**GIVEN TEXT:**

A-Team Activities Third Quarter 2018

It has been another busy and successful time for members of our Research Group which has included two published papers, an award of a major NERC grant, two published abstracts, a visit to the Mountain Pass carbonatite mine in California, two mapping expeditions studying carbonatite complexes in Angola and Greenland, a project into the B-NMR of coral and attendance at four international conferences. We are also now advertising for two postdoctoral fellows to work in biomineralisation.

Publications

Allison N, Cole C, Hintz C, Hintz K, Rae J, Finch AA (2018) The effect of ocean acidification on tropical coral calcification: insights from calcification fluid DIC chemistry. Chemical Geology, 497, 162-168.

**THE PROBLEM:**
Please name the carbonatite mine that group members visited, as reported in the research group update, and give its location. The data below has no connection to the research group update.

**DATA SHOWN:**
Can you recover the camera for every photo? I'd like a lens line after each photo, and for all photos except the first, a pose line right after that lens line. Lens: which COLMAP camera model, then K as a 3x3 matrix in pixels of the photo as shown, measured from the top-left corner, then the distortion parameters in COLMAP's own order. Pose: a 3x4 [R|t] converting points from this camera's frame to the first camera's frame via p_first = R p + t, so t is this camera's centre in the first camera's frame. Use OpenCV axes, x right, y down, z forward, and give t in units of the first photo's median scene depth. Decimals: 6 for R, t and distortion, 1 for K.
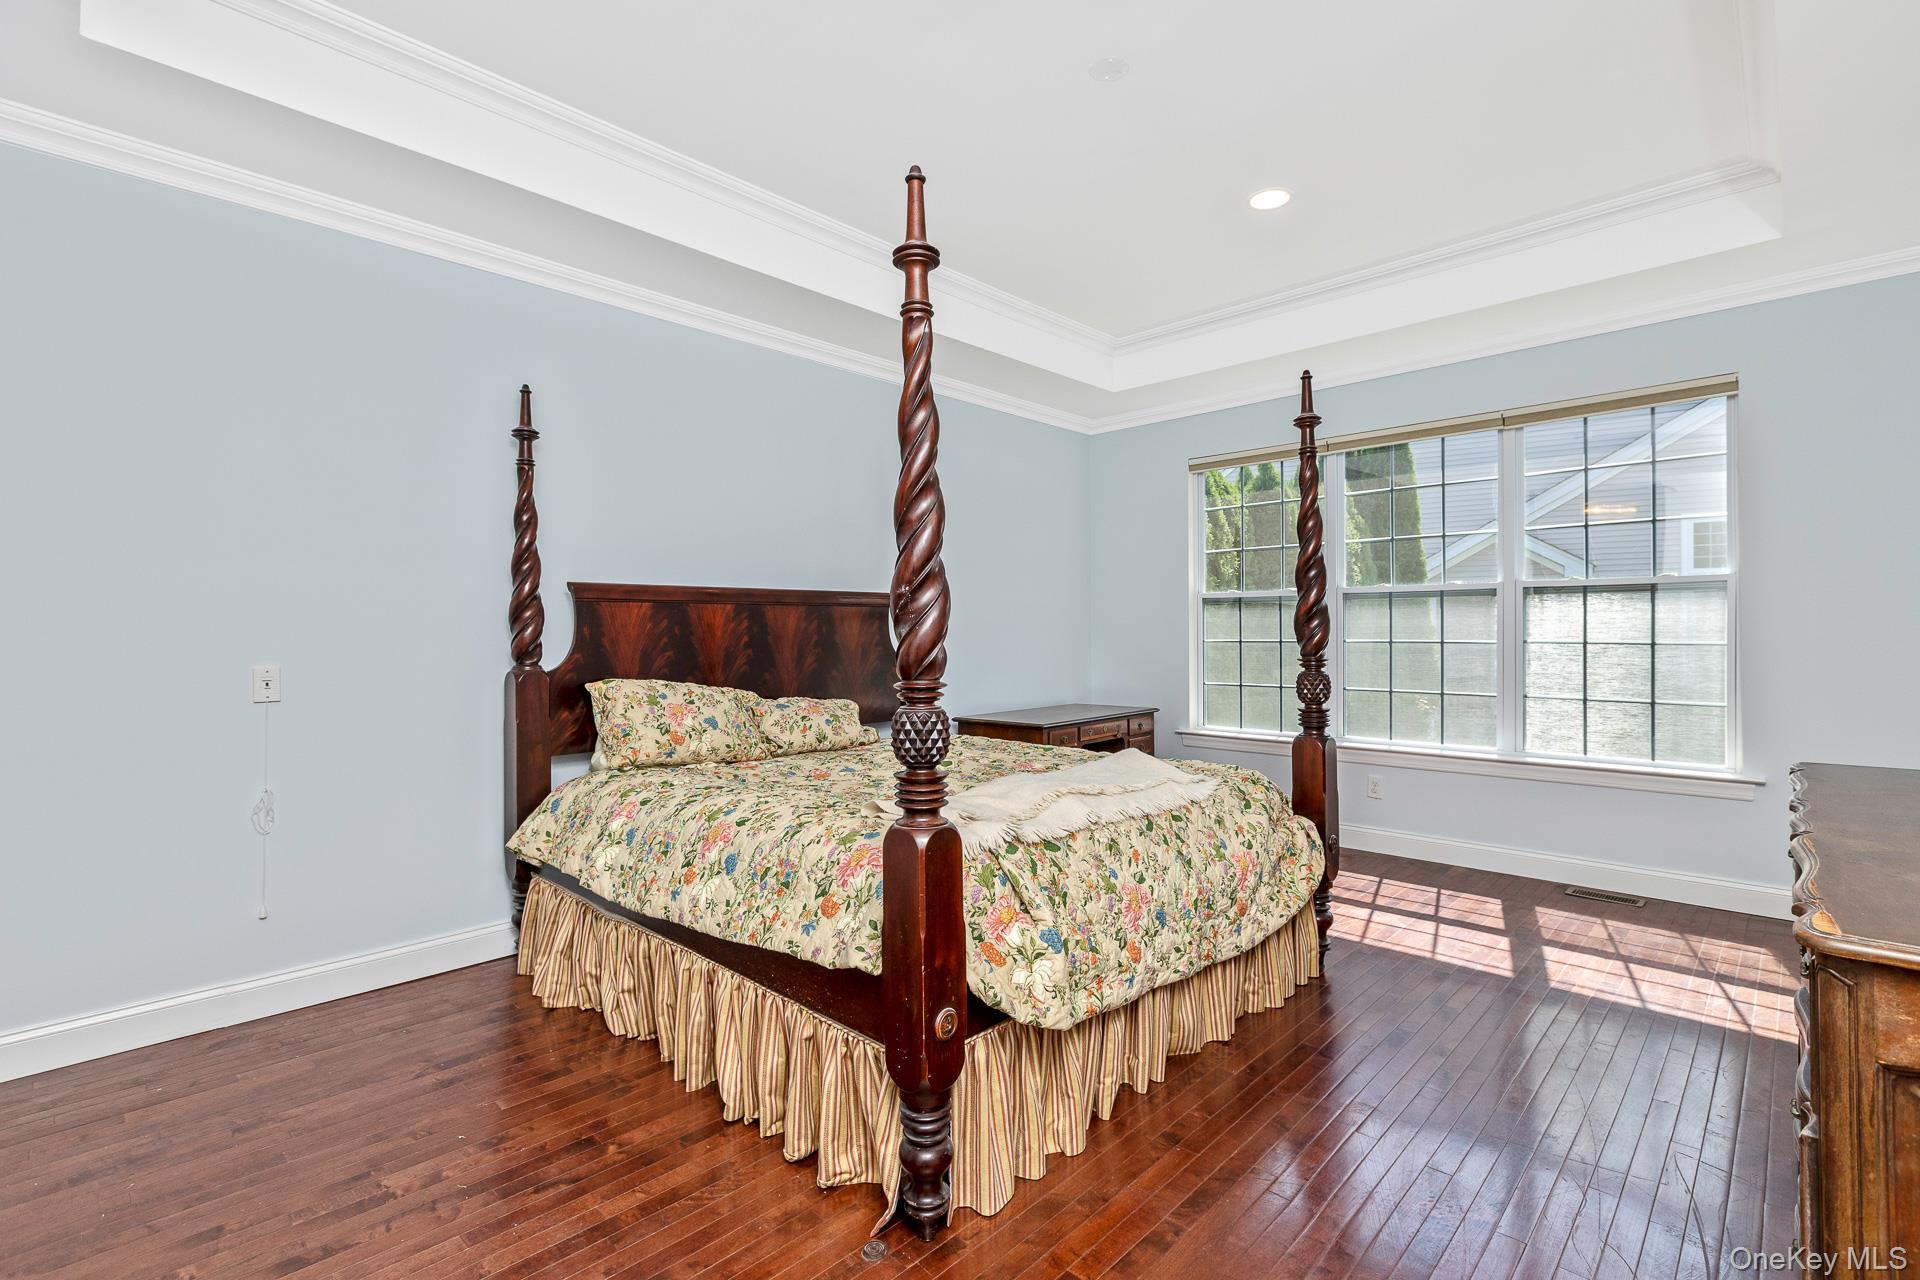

**RESPONSE TO THE TASK:**
The Mountain Pass carbonatite mine in California.